Roman - Editions Ecoutez lire - 6h05 d'écoute - 18.99 €

Parution d'origine chez Gallimard en 2015

L'histoire : Fiona Maye est juge spécialisée dans le droit des familles à la Haute Cours de Londres. Une nouvelle affaire se présente et attend son jugement impartial : Adam, un adolescent de 17 ans, atteint d'une grave leucémie, doit absolument recevoir des transfusion pour survivre. Mais Adam et ses parents sont témoins de Jéhovah, et suivant les principes de leurs croyances religieuses, refusent toutes transfusions. L'hôpital fait donc appel, à Fiona Maye de trancher.

Tentation : Le sujet

Fournisseur : Bib N°3

 

Mon humble avis : J'attendais beaucoup plus de ce roman, et notamment de l'émotion. Or, j'ai trouvé celui-ci d'une froideur rare. De ce froid que l'on imagine très bien régner dans salles et couloirs où se déroulent toutes les magistratures protocolaires qui décident de l'avenir d'un être humain.

Et pourtant, le sujet a tout pour être intéressant, et certains passages le sont effectivement. Mais eux aussi sont rares, et courts. Dommage, car il y avait moyen de les développer et ainsi d'inviter le lecteur à être moins spectateur et plus acteur (de par ses réflexions personnelles) dans cette histoire au sujet poignant et révoltant pour toute personne vivant dans un milieu "équilibré", loin de tout fanatisme. Car via le jugement rendu par Fiona Maye, on ne peut nier qu'il y a effectivement sujet à débattre, même si cela ne paraît pas au premier abord... Si l'on considère la liberté individuelle. Oui mais... Il y a "l'intérêt de l'enfant" pour lequel toute cours de justice doit se battre... Et lorsque l'enfant est presque adulte, cela se complique.
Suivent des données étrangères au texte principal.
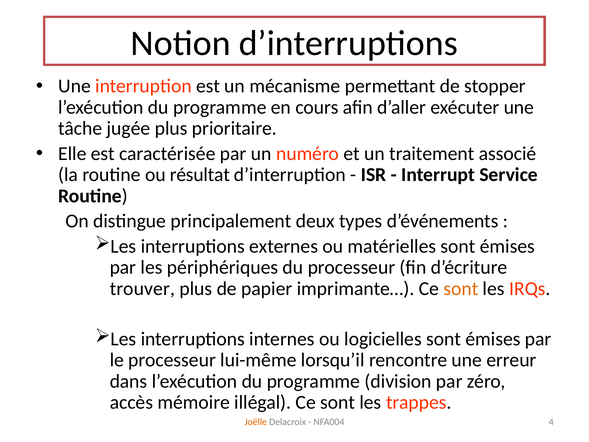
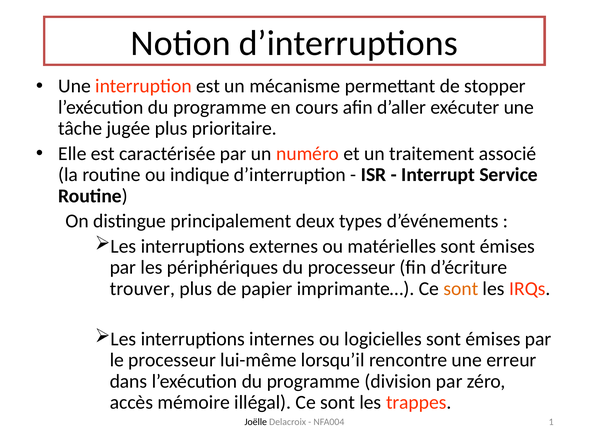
résultat: résultat -> indique
Joëlle colour: orange -> black
4: 4 -> 1
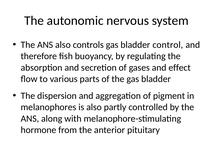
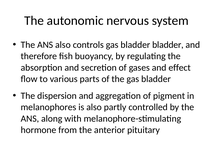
bladder control: control -> bladder
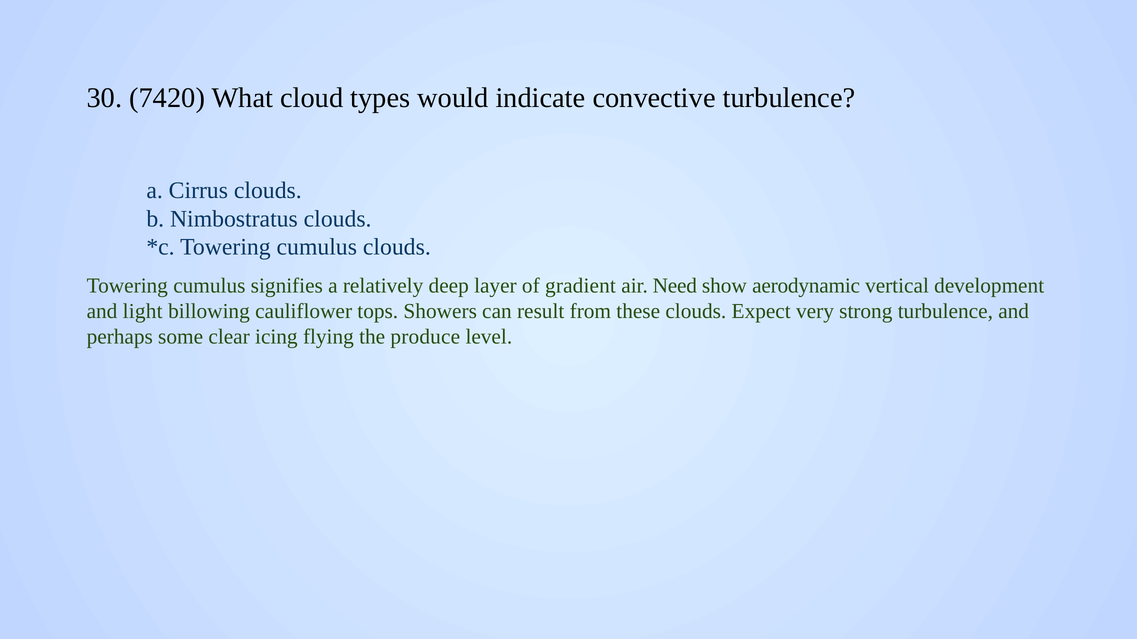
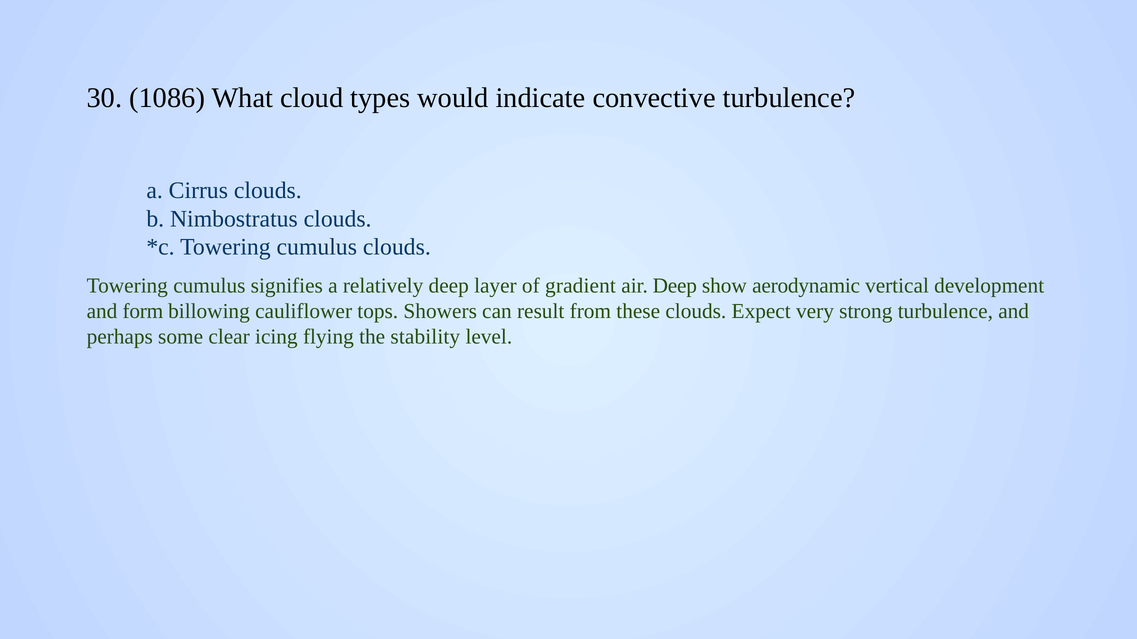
7420: 7420 -> 1086
air Need: Need -> Deep
light: light -> form
produce: produce -> stability
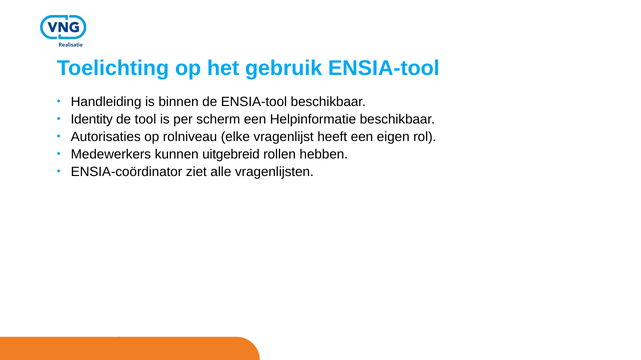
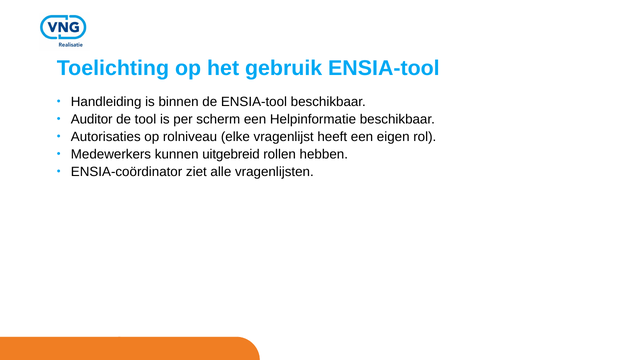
Identity: Identity -> Auditor
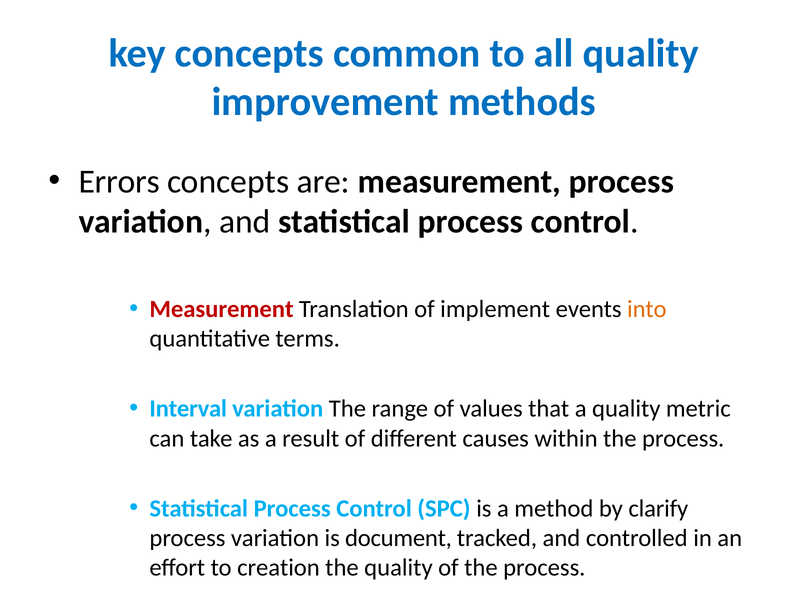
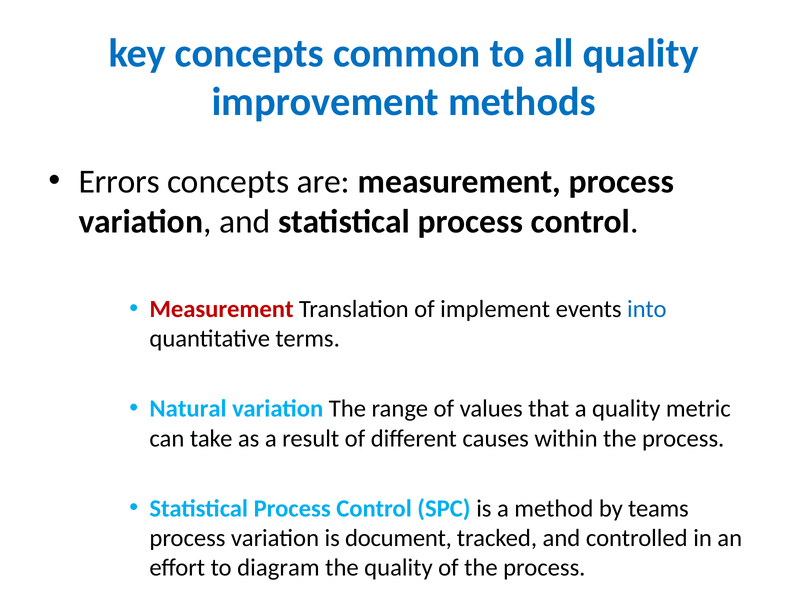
into colour: orange -> blue
Interval: Interval -> Natural
clarify: clarify -> teams
creation: creation -> diagram
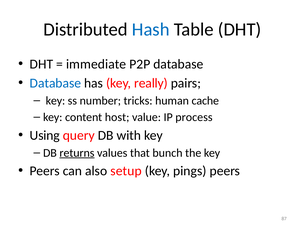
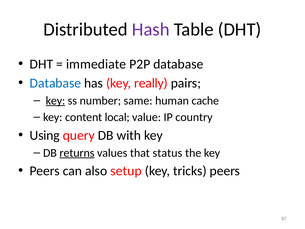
Hash colour: blue -> purple
key at (55, 100) underline: none -> present
tricks: tricks -> same
host: host -> local
process: process -> country
bunch: bunch -> status
pings: pings -> tricks
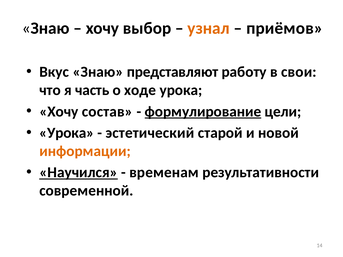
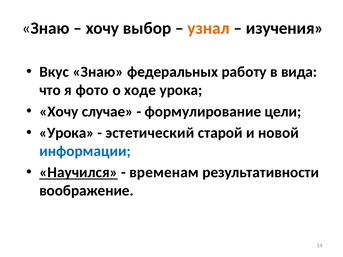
приёмов: приёмов -> изучения
представляют: представляют -> федеральных
свои: свои -> вида
часть: часть -> фото
состав: состав -> случае
формулирование underline: present -> none
информации colour: orange -> blue
современной: современной -> воображение
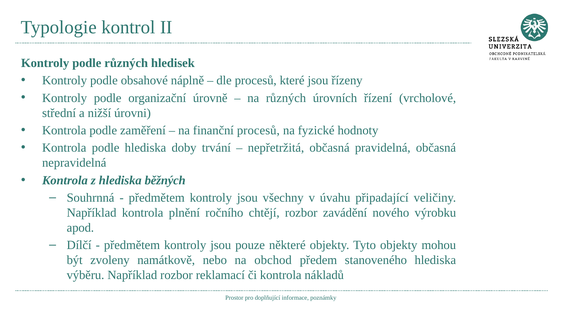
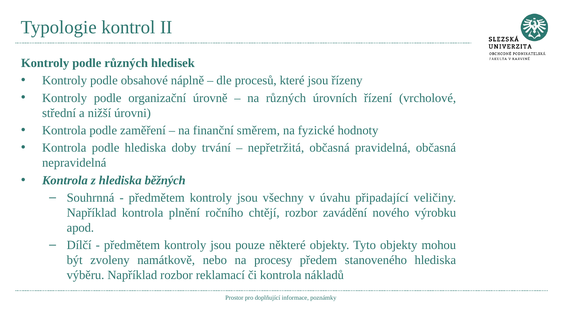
finanční procesů: procesů -> směrem
obchod: obchod -> procesy
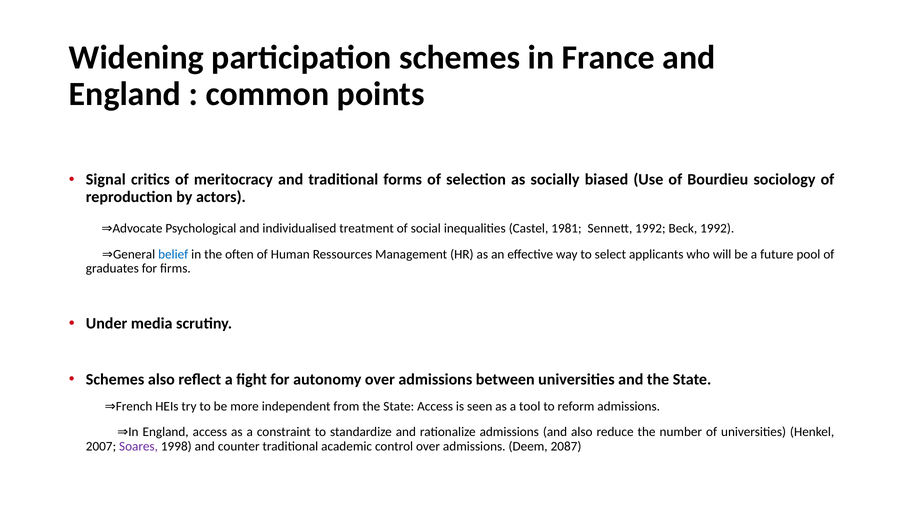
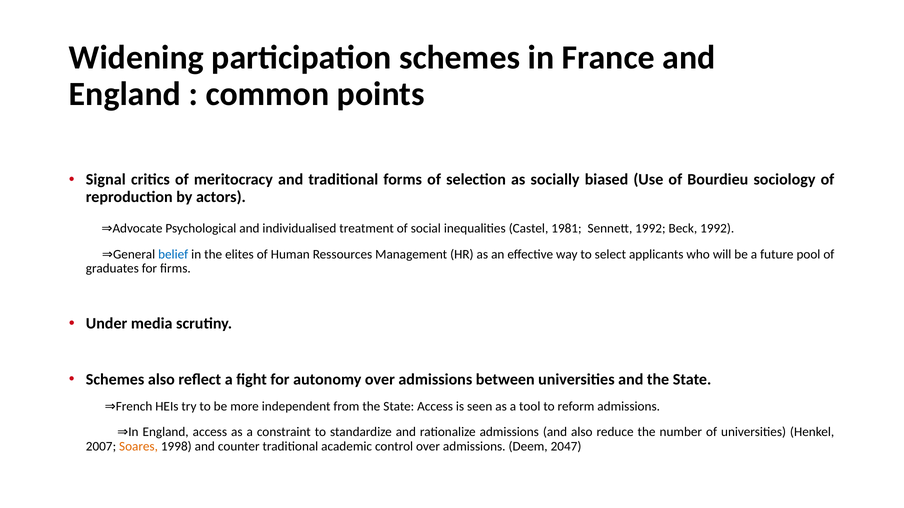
often: often -> elites
Soares colour: purple -> orange
2087: 2087 -> 2047
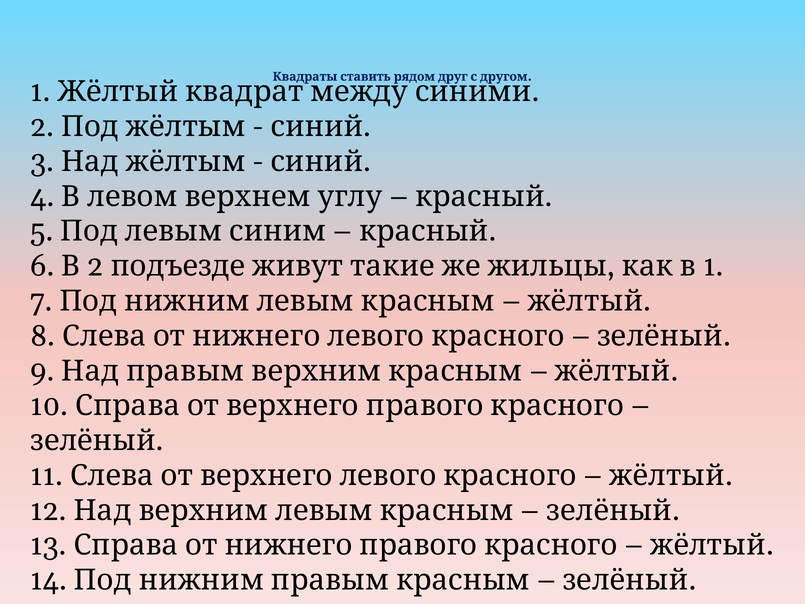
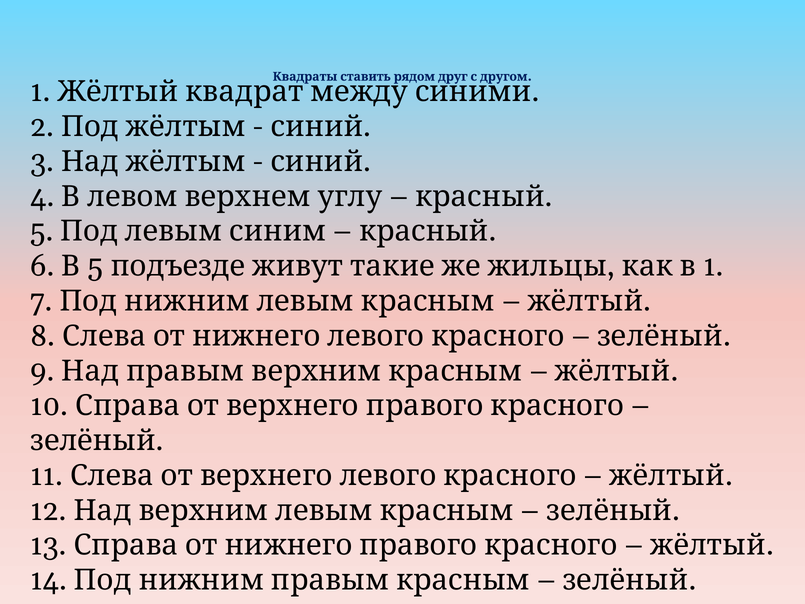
6 2: 2 -> 5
Dommage que les digressions prennent tant de place dans ce roman... Des digressions qui portent sur d'autres affaires familiales jugées par Fiona Maye, affaires qui certes méritent de l'attention, mais éloigne celle-ci du sujet principal et "vendu" sur la quatrième de couverture. Et surtout les déboires conjugaux de la juge Maye sont envahissants dans l'histoire et d'une réelle morosité... De ce fait, j'ai eu la sensation d'écouter un livre très monotone et à l'intérêt ponctuel. Je me suis donc ennuyée.

Néanmoins, on ne peut que saluer la morale de ce roman. "L'intérêt de l'enfant", pour tout adulte, qu'il soit magistrat ou pas, ne devrait pas se limiter au jugement rendu en cours de justice. Car en effet, lorsque l'on réveille un enfant, ou tout autre être de sa foi aveuglante, il faut être là pour lui proposer autre chose. Car le monde est soudain si vaste pour lui qu'il est nécessaire d'être à ses côté, pour l'aider à trouver un nouveau sens... à la vie, à SA vie.

 

PS : Pour info, ce roman a été adapté au cinéma en 2018 sous le titre de "My lady", avec Emma Thompson dans le rôle phare.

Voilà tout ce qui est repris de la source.